CUOC goes to Saunders

We first address the important questions:

• Who? Three teams, originally containing five CUOC members but, as we don’t live in an injury-free utopia, this was unfortunately reduced to four. A team consists of two people, so two members of the extended CUOC family, finding themselves unable to dispute that 3 × 2 = 6 > 4, were recruited.

• What? The Saunders Lakeland Mountain Marathon: a two-day race through the fells, camping overnight in the middle.

• Where? Unsurprisingly given the name, the Lake District. To be precise, Coniston. To be precise to a fault, BNG SD 293 984.

• When? Last weekend.

• Why? Still working on this one.

• How? Just keep putting one foot in front of the other, preferably in the right direction. And don’t talk to any strange boulders.

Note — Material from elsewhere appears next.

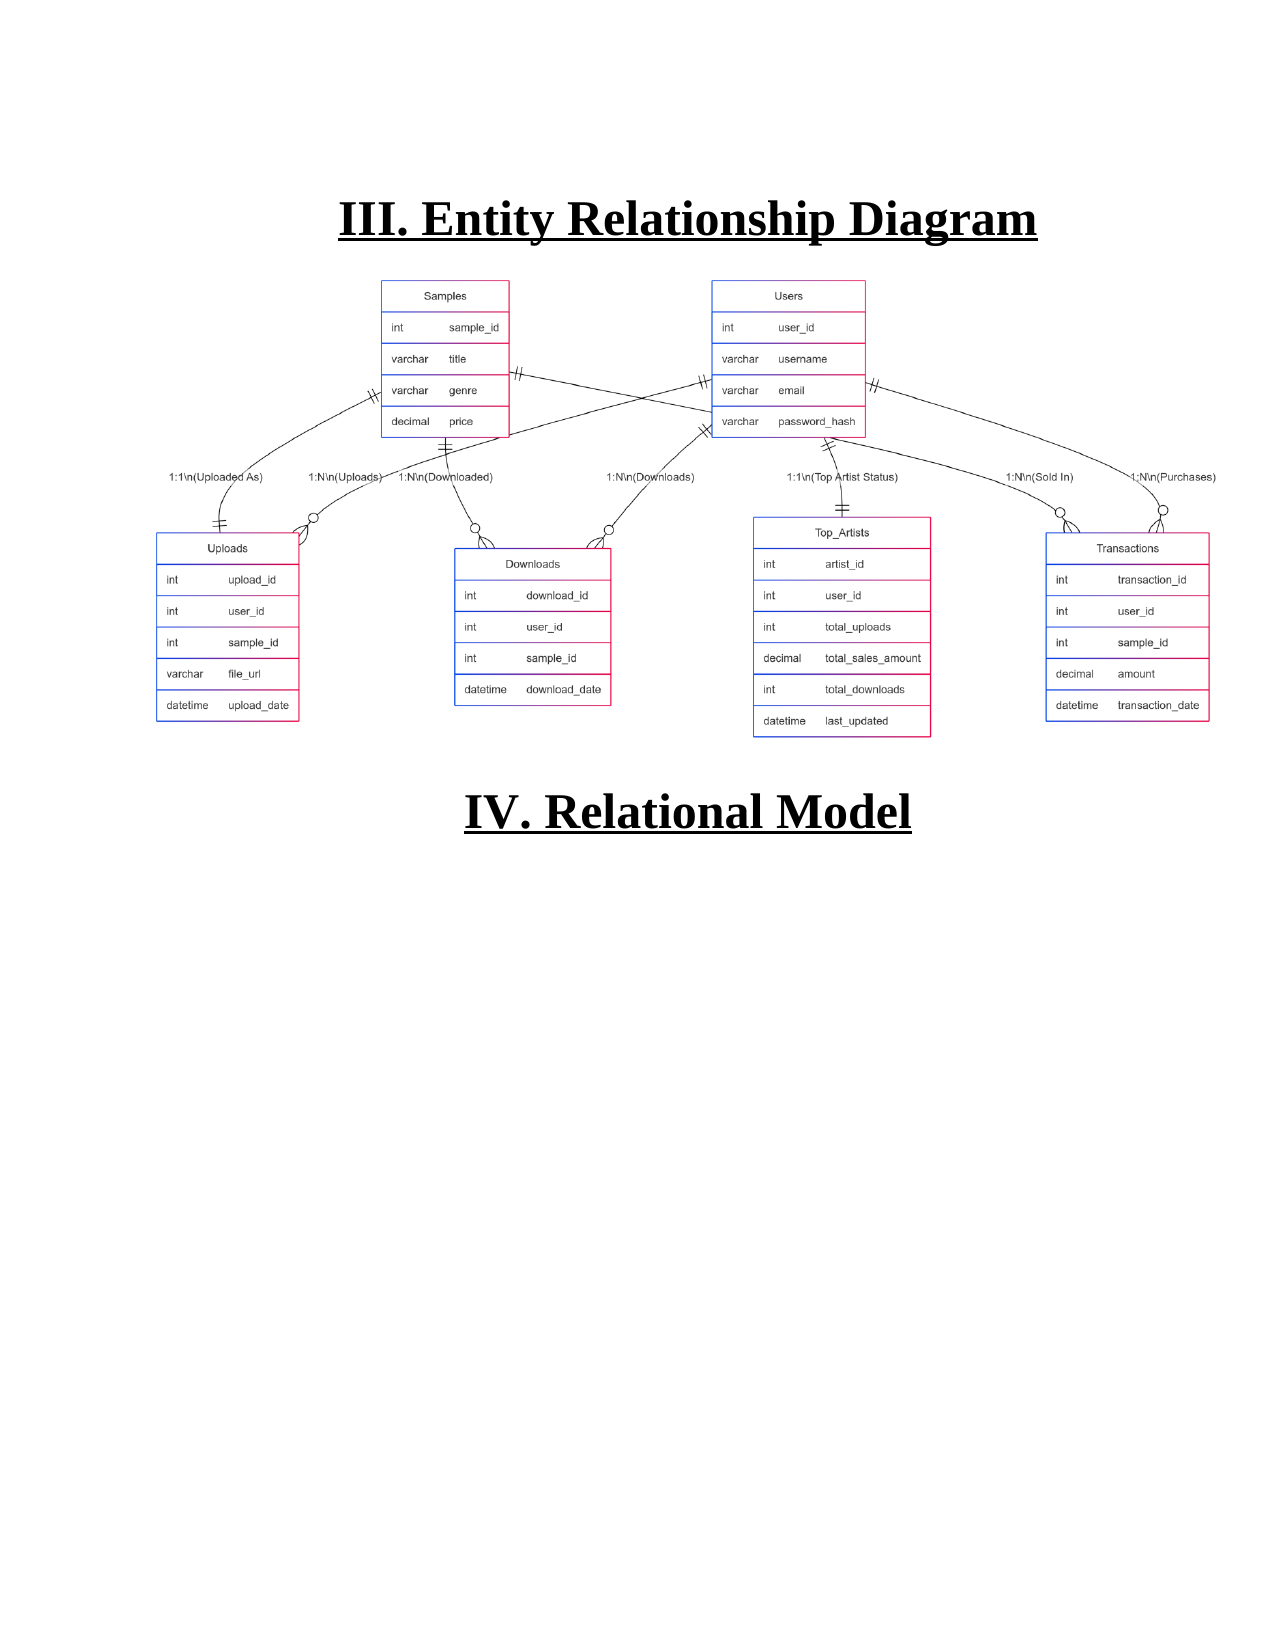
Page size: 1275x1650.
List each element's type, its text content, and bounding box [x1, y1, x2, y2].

Day one featured some pretty foul weather early on. Undeterred, the teams had: a ‘surprisingly reasonable’ run in which Adam revealed his adoration for Wrynose pass, a run that ‘actually went very well’ in which Sarah demonstrated that after 140 km by car, an extra 24 km of running is pretty straightforward, and an run that was ‘pretty good, considering the blisters’ in which I discovered that 5 km does not suffice to wear in a pair of fell shoes.

Day two told a pretty similar story, but with a bit less rain, even more wind, and a healthy dose of sleep deprivation – who could have predicted that a very cheap, moderately lightweight sleeping bag might not do the best job at insulation?

The results were solid. On Carrock Fell, Dom Dakin and Sarah Pedley finished 7th (and 4th mixed team) and Adam Harris and Duncan Harris finished 18th, and on Wansfell, James Fryers and I (Tom Fryers) finished first.

The moral was clear: if your navigational skills are strong, then you might do very well, but if you want to win, then it’s more effective to enter a short course with limited competition!

The careful chronologer will note, with considerable indignation, the disparity between the date of this article and that of Saunders itself. The even more careful chronologer will recall rule 551b: ‘if any Compeed hastily applied three kilometres into day one of a mountain marathon remains attached to the author, then articles written at that time regarding it are to be considered current.’